Opportunity Zones, 1031 Exchanges, and Universal Housing Vouchers by Brandon M. Weiss (Law, American University) is forthcoming in the California Law Review and available now on SSRN. Although not specifically rural-focused, Weiss addresses important policy issues impacting housing access and affordability more generally.
Leslie Richardson (National Park Service) and Lynne Lewis (Economics, Bates College) published Getting to Know You: Individual Animals, Wildlife Webcams, and Willingness to Pay for Brown Bear Preservation in the American Journal of Agricultural Economics.
Alex Blanchette (Anthropology, Tufts) published Porkopolis: American Animality, Standardized Life, and the Factory Farm. Jan Dutkiewicz (Postdoctoral Fellow, Swiss National Science Foundation) also reviewed this piece in The Journal of Peasant Studies.
I Will Follow? Authoritarian Populism, Past and Present by A. Haroon Akram-Lodhi (International Development Studies, Trent University) is out in The Journal of Peasant Studies.
Jonathan R. McFadden (Economics, University of Oklahoma), Alicia Rosburg (Economics, University Northern Iowa), and Eric Njuki (ERS) published Information Inputs and Technical Efficiency in Midwest Corn Production: Evidence from Farmers’ Use of Yield and Soil Maps in the American Journal of Agricultural Economics.
Julian M. Alston (Department of Agricultural and Resource Economics, UC-Davis), Philip G. Pardey (Applied Economics, Minnesota), and Xudong Rao (Agribusiness and Applied Economics, North Dakota State) published Payoffs to a Half Century of CGIAR Research in the American Journal of Agricultural Economics.
Alec P. Rhodes (Sociology, Ohio State) published Student Debt and Geographic Disadvantage: Disparities by Rural, Suburban, and Urban Background in Rural Sociology.
News & Commentary
Grant Schulte and David Pitt published an article on rural population loss and ranch and farm labor in USA Today.

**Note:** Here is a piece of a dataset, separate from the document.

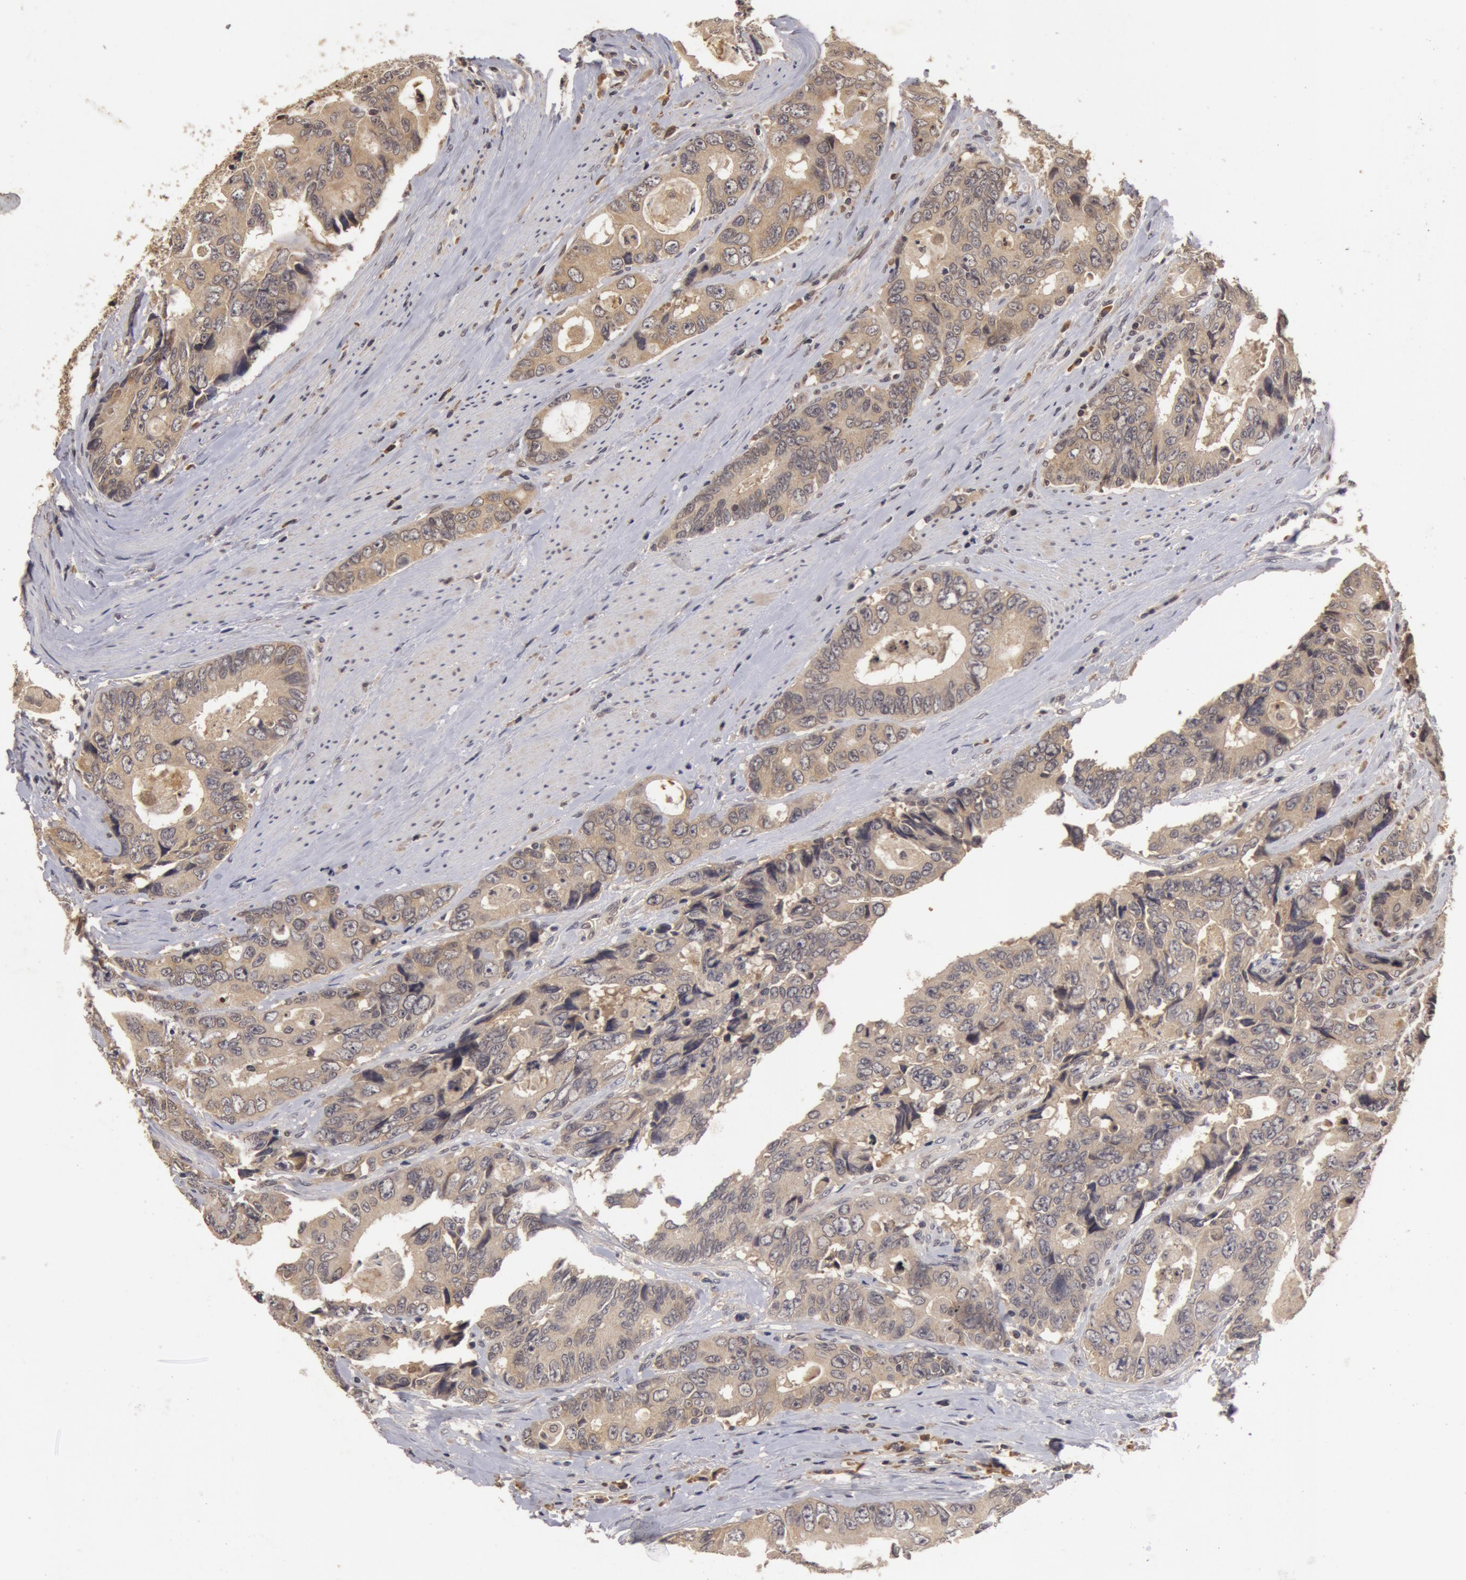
{"staining": {"intensity": "weak", "quantity": ">75%", "location": "cytoplasmic/membranous"}, "tissue": "colorectal cancer", "cell_type": "Tumor cells", "image_type": "cancer", "snomed": [{"axis": "morphology", "description": "Adenocarcinoma, NOS"}, {"axis": "topography", "description": "Rectum"}], "caption": "A brown stain shows weak cytoplasmic/membranous staining of a protein in colorectal adenocarcinoma tumor cells.", "gene": "BCHE", "patient": {"sex": "female", "age": 67}}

The New Yorker published Is It Time to Break Up Big Ag? by Dan Kaufman.
H. Claire Brown published a look at herbicides entitled Attack of the Superweeds in The New York Times Magazine.
Alysia Santo and R.G. Dunlop published an article for The Marshall Project that investigates police shootings in rural America.
The Economist published The American West is Drying Up analyzing the impact of climate change and policy on the American West.
Paul Theobald published a look at rural school consolidation policy in For More Than a Century, Policymakers Have Mishandled Rural Schools in The Washington Post.
The August results of Creighton University’s Rural Mainstreet Index have been released and are available here.
A partnership of the Nebraska College of Law and the Center on Children, Families and the Law at the University of Nebraska-Lincoln, The Children’s Justice Attorney Education program has received the Springboard Prize for Child Welfare and will use these funds to expand qualified attorney access in rural Nebraska. More information is available here.
Events & Recordings
Michele Statz (Family Medicine and BioBehavioral Health, University of Minnesota Medical School) recently discussed rural access to justice on the Just Us and the Law podcast. The episode can be found here. As a reminder, we previously published a reflection on Michele’s work written by one of the northern Minnesota judges she has intereviewed, and you can find it here.
Agri-Pulse TV recently published an interview with Ferd Hoefner on infrastructure and reconciliation bills. The recording is available here.